Terasa tak sempurna karena sebelum detik ini, ada hal-hal bodoh yang aku lakukan. Terasa bodoh karena hanyalah kesalahan yang sama. Aku pun merutuki diri sendiri karenanya. Entah apa yang ada di dalam otakku. Kekonyolan karena takut pada ketidakpastian. Padahal Albert Camus - salah seorang pemikir dan penulis kesayanganku - sudah berkali-kali menulis tentang ini. Aku pun mengamininya, jadi seharusnya aku sudah siap. Siap menghadapi absurditas dengan menjadi pemberontak, bukannya melawan dengan absurditas lain. Kalau dipikir-pikir, aku bukannya melawan, malah menambah ketidakjelasan dan kekacauan.

Tapi aku berpikir tentang ini. Tiba-tiba saja. Mungkin Camus juga pernah menjadi sama sepertiku. Eksistensialisme mengajarkanku banyak hal yang sangat humanis. 

Setiap manusia membutuhkan keberadaannya sendiri. Setiap manusia membutuhkan keyakinan bahwa ia benar-benar ada sebagai subyek. Segala macam ketidakpastian sering - atau mungkin selalu - menggerus kemanusiaan manusia itu sendiri. Ia bukannya tenggelam, tapi dipermainkan. Mungkin seperti boneka yang dimainkan sesukanya oleh para pemiliknya. Ia tetap ada, tapi tak bisa merasakan keberadaannya sendiri. Ia bukan menentukan, tapi ditentukan. 

Lantas aku berpikir tentang Yesus. Tentang apa yang ada di dalam pikiranNya sampai-sampai mau menjadi manusia. Aku pikir Dia itu pemberontak. Pemberontak yang melawan gagasan-gagasan manusia tentang Ia sendiri. Otak-otak manusialah yang membuatNya terasa terlalu jauh, tak terjangkau. 

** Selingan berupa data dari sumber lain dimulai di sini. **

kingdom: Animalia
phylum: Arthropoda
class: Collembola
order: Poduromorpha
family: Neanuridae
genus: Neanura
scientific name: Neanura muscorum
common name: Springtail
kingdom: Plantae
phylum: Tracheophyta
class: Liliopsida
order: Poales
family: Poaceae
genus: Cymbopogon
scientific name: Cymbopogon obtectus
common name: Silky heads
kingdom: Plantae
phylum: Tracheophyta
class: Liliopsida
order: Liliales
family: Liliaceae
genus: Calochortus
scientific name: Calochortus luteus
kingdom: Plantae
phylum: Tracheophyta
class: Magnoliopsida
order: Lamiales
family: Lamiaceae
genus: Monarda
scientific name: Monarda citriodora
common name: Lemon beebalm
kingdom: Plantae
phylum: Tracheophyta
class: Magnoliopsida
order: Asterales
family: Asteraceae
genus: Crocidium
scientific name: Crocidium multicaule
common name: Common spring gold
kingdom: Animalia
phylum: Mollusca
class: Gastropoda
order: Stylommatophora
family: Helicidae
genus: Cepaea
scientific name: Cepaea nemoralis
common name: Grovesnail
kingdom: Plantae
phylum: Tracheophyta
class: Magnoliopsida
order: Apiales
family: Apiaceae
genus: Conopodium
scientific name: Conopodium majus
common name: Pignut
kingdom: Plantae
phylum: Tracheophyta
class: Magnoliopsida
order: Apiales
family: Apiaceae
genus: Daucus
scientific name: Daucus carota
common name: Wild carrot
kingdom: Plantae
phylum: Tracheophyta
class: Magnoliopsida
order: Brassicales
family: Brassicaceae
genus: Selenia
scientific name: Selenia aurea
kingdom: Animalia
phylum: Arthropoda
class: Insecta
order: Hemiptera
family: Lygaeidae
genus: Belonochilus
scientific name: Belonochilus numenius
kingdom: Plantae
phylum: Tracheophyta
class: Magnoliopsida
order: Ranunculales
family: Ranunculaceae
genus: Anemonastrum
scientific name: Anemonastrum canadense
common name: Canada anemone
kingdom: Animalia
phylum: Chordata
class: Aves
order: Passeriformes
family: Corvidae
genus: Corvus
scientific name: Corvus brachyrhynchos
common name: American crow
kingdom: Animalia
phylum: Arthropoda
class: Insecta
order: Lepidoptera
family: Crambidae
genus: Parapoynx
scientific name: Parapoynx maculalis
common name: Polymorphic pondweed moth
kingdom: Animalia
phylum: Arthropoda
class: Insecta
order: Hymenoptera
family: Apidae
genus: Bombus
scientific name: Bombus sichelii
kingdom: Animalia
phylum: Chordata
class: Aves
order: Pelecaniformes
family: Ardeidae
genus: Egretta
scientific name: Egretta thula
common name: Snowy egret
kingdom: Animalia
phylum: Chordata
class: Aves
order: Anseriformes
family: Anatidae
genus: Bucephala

Aku membaca Perjanjian Lama. Gila! Untuk beribadah saja terasa begitu rumit. Mereka membuat Tuhan hanya milik orang-orang tertentu. Ada ritual-ritual, ada kekhususan-kekhususan. Dalam Perjanjian Lama ditulis kalau hanya imam yang boleh masuk ke Ruang Maha Kudus. Ruang tempat Tuhan bertemu dan berbicara dengan manusia. Ruangan yang gelap. Karena saat Tuhan datang, cahayaNyalah yang akan menjadi penerang. Pinggang sang imam akan diberi tali panjang, kakinya diberi lonceng. Kalau ia tak cukup kudus ia akan mati. Kalau tak ada suara lonceng berarti ia sudah mati di dalam ruangan itu. Para pembantu yang menunggu di luar akan menyeretnya dengan tali yang diikat di pinggangnya. Belum lagi tentang upacara korban sembelihan untuk menghapus dosa. 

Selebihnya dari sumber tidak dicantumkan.